Ninilchik is the host community for the annual Kenai Peninsula Fair and the annual Salmonfest Alaska (formerly Salmonstock) Music Festival. Ninilchik Chamber of Commerce sponsors the annual Clam Scramble, a river to river obstacle run held during or close to the solstice.

==Parks==
There are two Alaska State Parks units in the Ninilchik area. Just north of town at mile 135 of the Sterling Highway is the Ninilchik State Recreation Area, which features two campgrounds, beach and river access, and scenic overlooks of Cook Inlet.

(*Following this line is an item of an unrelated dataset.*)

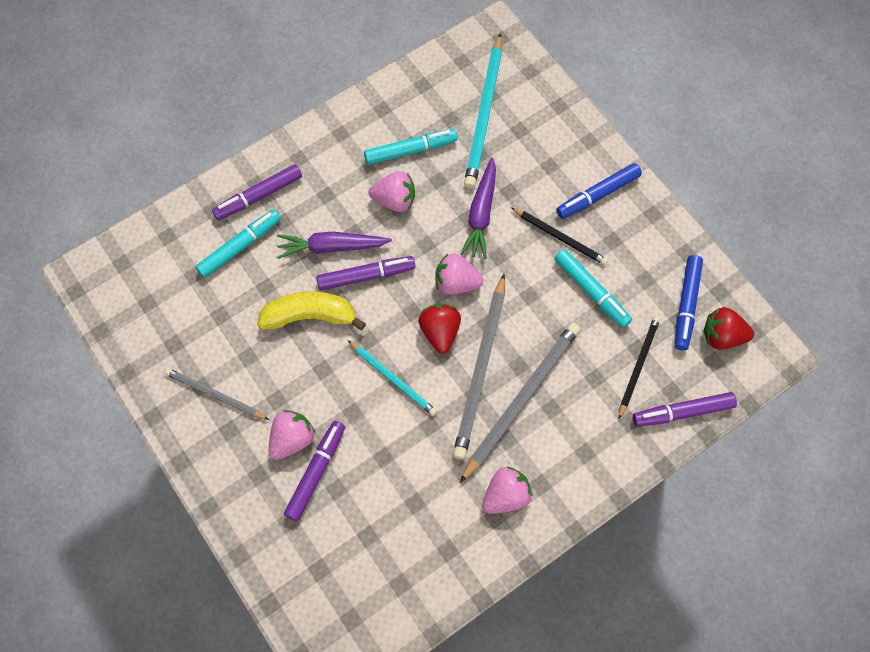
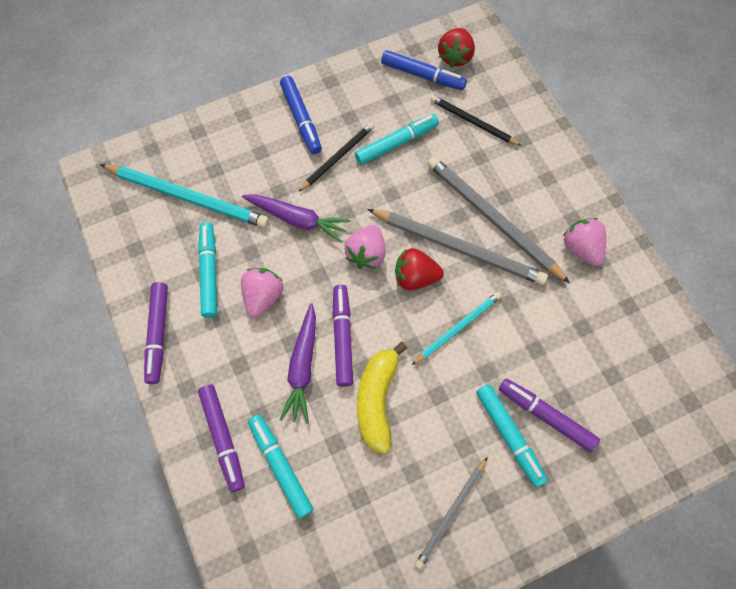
camera: 80 degrees left, 0 degrees up
pink strawberry [269,410,315,460] -> turquoise marker [476,384,548,487]
purple marker [633,392,737,427] -> purple marker moved to [144,282,168,384]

Just to the south of Ninilchik is the Deep Creek State Recreation Area which has a large campground on the beach, several parking areas for access to fishing in Deep Creek, and tractor-assisted boat launching. Both areas are known for the near-constant presence of bald eagles.

==Notable Person==
- Loren Leman, politician, member of both houses of the legislature and lieutenant governor of Alaska. He grew up in Ninilchik and graduated from the Ninilchik School in 1968. He later moved to Anchorage, where he worked as a civil engineer and served in elected office continuously from 1989 to 2006. He was the first person of Alaska Native ancestry to be elected to statewide office.